The task -> According to the Curtis Andrews profile below, the music of which two countries did he study intensely beyond his jazz schooling?

Text passage ->
Meet Curtis Andrews:
Drummer/percussionist/composer Curtis Andrews strives to create, assemble, mix and discover. Schooled in the jazz tradition, he prefers to take his music beyond that and has studied intensely, the music of Ghana and India. As a result, his debut album The Offering of Curtis Andrews
is unlike anything you may have heard.Instrument(s):
Drum set, mrdidangam, mbira, various African percussion.Teachers and/or influences?
Teachers: Don Wherry, Trichy Sankaran, Kwasi Dunyo, Ledzi Agudzemegah, Avu Adukpo, Agbo Setsoafia, Sunday Nyakpo, Barry Elmes
Influences: Music of the shrines, Carnatic music, life, Jimi Hendrix, Sun Ra.
I knew I wanted to be a musician when... I could spend hours at the drums and not be bored.
Your sound and approach to music: My sound is always developing. My goal is to just find my own original and creative voice and not follow others and the trends of the day. If I am happy with it, I know at least one other person will be too. Integrity and respect to tradition is also a must.

Data segment ->
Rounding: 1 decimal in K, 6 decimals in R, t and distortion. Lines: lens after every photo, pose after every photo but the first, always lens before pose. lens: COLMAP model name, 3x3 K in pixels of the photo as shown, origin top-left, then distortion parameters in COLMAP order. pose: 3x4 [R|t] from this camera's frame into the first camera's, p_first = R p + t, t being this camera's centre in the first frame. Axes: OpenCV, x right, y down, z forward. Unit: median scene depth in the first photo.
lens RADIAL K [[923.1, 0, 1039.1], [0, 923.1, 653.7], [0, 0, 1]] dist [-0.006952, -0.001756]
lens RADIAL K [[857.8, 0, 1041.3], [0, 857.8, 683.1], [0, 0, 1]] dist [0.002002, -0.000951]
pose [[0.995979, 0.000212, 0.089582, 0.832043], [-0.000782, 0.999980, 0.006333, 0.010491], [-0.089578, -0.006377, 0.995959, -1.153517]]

Exercise answer -> Ghana and India.